Please feel free to ask me questions about the rules and game setup in this thread.
Players are grouped into Team Black and Team White. Every player places stones with two colours, one being their team colour. The goal is to control more area than the opposing team.
The second colour is shared with a player of the other team.
Multicoloured Stones
Chains and liberties are determined for every colour individually. Stones are part of multiple distinct chains, one for each of its colours. Every chain needs liberties to avoid capture.
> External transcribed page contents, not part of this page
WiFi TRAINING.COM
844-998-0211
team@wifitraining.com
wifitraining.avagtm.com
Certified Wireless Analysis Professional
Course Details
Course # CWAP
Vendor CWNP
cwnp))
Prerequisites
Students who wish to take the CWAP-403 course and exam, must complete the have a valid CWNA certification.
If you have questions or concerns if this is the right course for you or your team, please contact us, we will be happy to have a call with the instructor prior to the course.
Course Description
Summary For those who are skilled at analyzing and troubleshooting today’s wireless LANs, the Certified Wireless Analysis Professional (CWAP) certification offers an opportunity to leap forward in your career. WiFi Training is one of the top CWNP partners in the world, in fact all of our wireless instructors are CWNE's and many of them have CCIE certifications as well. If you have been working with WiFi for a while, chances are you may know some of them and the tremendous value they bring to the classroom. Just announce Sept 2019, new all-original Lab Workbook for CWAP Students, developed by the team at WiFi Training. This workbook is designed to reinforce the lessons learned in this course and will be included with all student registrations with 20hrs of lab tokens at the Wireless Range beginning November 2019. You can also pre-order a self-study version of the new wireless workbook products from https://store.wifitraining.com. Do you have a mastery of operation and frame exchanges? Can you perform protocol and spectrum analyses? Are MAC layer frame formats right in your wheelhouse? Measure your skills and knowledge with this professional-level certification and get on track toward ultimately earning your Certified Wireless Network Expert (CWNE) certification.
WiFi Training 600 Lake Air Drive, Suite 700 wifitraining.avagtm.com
Note: Chains may overlap with chains of other colours.
Parallel Moves
All players play a move in every round. The moves are only revealed when all players have submitted.
Collision
If two or more players chose the same position, a stone is played with all colours of these players.
Capture Priority
Chains without liberties that don’t contain a stone placed this round are removed first. This may free liberties for chains that do contain a stone placed this round (similar to Ko situations).
Demo
The Demo Board can be used to experiment with these rules.
Communication
All communication of players about the game must be in one dedicated public thread here on the forum.
Fractional Go is a variant that was invented here on the forum, and we’ve played multiple games of it. Most notable features:
Multicolored stones - Stones have multiple colors, and all colors form chains of stones that need liberties to avoid capture (just like in normal go, but here chains can “overlap”).
Parallel moves - All players play one move every round. Only when all players have submitted their move, then all stones are placed on the board “simultaneously”.
On the website where we will play, there is a rules section where you can try it out: https://www.govariants.com/variants/fractional/rules ← (on mobile scroll down to “Demo”) click on one of the “seats” and then place a stone. The board shows the perspective of the selected seat / player.
The rules are very different. Quantum go uses the same 2-colored stones visual to indicate quantum moves though, so I can see why one may think it’s similar to Quantum go.